### What to do
Pictures aside, repeat every entry exactly.

Indoor and outdoor scene photos
=== Section Start ===

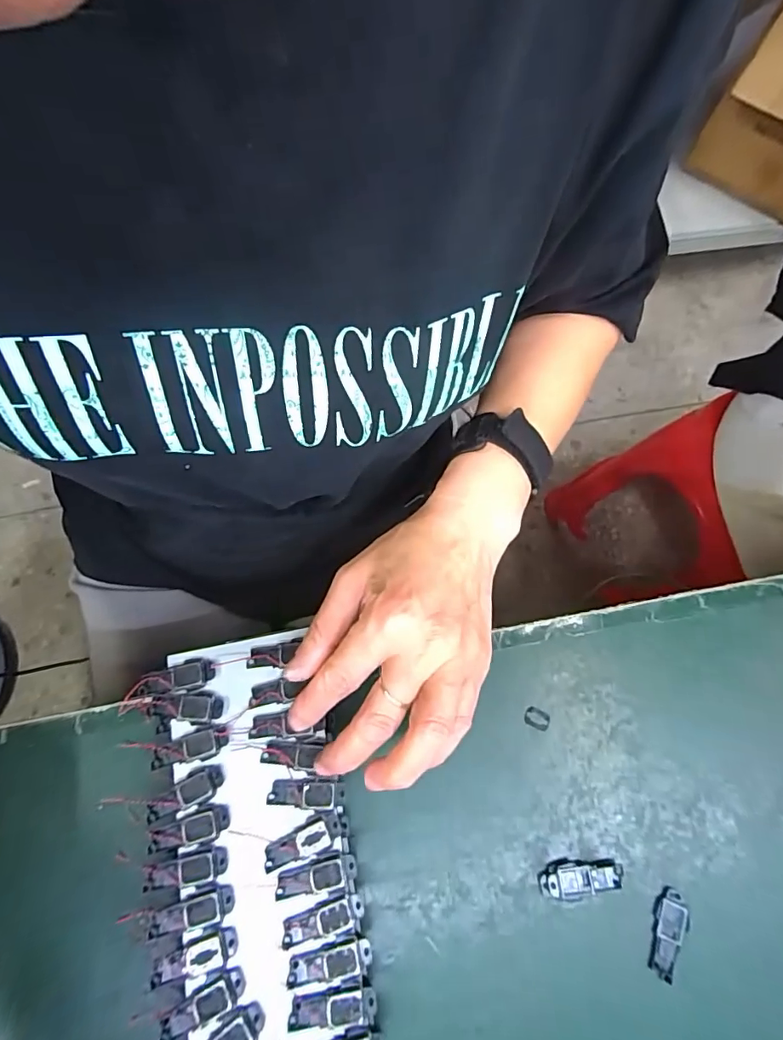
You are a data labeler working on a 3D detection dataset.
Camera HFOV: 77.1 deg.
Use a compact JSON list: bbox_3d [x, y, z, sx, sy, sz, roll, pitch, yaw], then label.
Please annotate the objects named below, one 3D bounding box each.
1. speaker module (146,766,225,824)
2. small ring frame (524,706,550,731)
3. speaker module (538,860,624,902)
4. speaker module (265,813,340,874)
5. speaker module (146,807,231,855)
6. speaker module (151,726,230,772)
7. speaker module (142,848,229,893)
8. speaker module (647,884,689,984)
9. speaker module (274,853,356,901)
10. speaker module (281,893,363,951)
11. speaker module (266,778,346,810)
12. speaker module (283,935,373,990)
[{"bbox_3d":[-0.107,0.141,0.252,0.039,0.004,0.014,-22,72,-10],"label":"speaker module"},{"bbox_3d":[0.086,0.118,0.290,0.015,0.004,0.011,24,70,6],"label":"small ring frame"},{"bbox_3d":[0.102,0.193,0.262,0.044,0.004,0.016,0,69,-3],"label":"speaker module"},{"bbox_3d":[-0.045,0.163,0.248,0.040,0.004,0.013,-24,72,-11],"label":"speaker module"},{"bbox_3d":[-0.103,0.156,0.247,0.040,0.004,0.014,-12,70,-7],"label":"speaker module"},{"bbox_3d":[-0.107,0.120,0.260,0.039,0.004,0.014,-10,70,-7],"label":"speaker module"},{"bbox_3d":[-0.102,0.173,0.242,0.040,0.004,0.014,-10,70,-6],"label":"speaker module"},{"bbox_3d":[0.145,0.215,0.255,0.016,0.004,0.039,23,70,6],"label":"speaker module"},{"bbox_3d":[-0.038,0.177,0.243,0.040,0.004,0.014,-14,71,-8],"label":"speaker module"},{"bbox_3d":[-0.033,0.194,0.237,0.039,0.004,0.013,-13,70,-8],"label":"speaker module"},{"bbox_3d":[-0.044,0.142,0.255,0.039,0.004,0.014,1,69,-2],"label":"speaker module"},{"bbox_3d":[-0.029,0.209,0.231,0.039,0.004,0.014,-10,70,-6],"label":"speaker module"}]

=== Section End ===

### Solved problem
You are a data labeler working on a 3D detection dataset.
Camera HFOV: 77.1 deg.
Use a compact JSON list: bbox_3d [x, y, z, sx, sy, sz, roll, pitch, yaw], then label.
Please annotate the objects named below, one 3D bounding box each.
1. speaker module (146,766,225,824)
2. small ring frame (524,706,550,731)
3. speaker module (538,860,624,902)
4. speaker module (265,813,340,874)
5. speaker module (146,807,231,855)
6. speaker module (151,726,230,772)
7. speaker module (142,848,229,893)
8. speaker module (647,884,689,984)
9. speaker module (274,853,356,901)
10. speaker module (281,893,363,951)
11. speaker module (266,778,346,810)
12. speaker module (283,935,373,990)
[{"bbox_3d":[-0.107,0.141,0.252,0.039,0.004,0.014,-22,72,-10],"label":"speaker module"},{"bbox_3d":[0.086,0.118,0.290,0.015,0.004,0.011,24,70,6],"label":"small ring frame"},{"bbox_3d":[0.102,0.193,0.262,0.044,0.004,0.016,0,69,-3],"label":"speaker module"},{"bbox_3d":[-0.045,0.163,0.248,0.040,0.004,0.013,-24,72,-11],"label":"speaker module"},{"bbox_3d":[-0.103,0.156,0.247,0.040,0.004,0.014,-12,70,-7],"label":"speaker module"},{"bbox_3d":[-0.107,0.120,0.260,0.039,0.004,0.014,-10,70,-7],"label":"speaker module"},{"bbox_3d":[-0.102,0.173,0.242,0.040,0.004,0.014,-10,70,-6],"label":"speaker module"},{"bbox_3d":[0.145,0.215,0.255,0.016,0.004,0.039,23,70,6],"label":"speaker module"},{"bbox_3d":[-0.038,0.177,0.243,0.040,0.004,0.014,-14,71,-8],"label":"speaker module"},{"bbox_3d":[-0.033,0.194,0.237,0.039,0.004,0.013,-13,70,-8],"label":"speaker module"},{"bbox_3d":[-0.044,0.142,0.255,0.039,0.004,0.014,1,69,-2],"label":"speaker module"},{"bbox_3d":[-0.029,0.209,0.231,0.039,0.004,0.014,-10,70,-6],"label":"speaker module"}]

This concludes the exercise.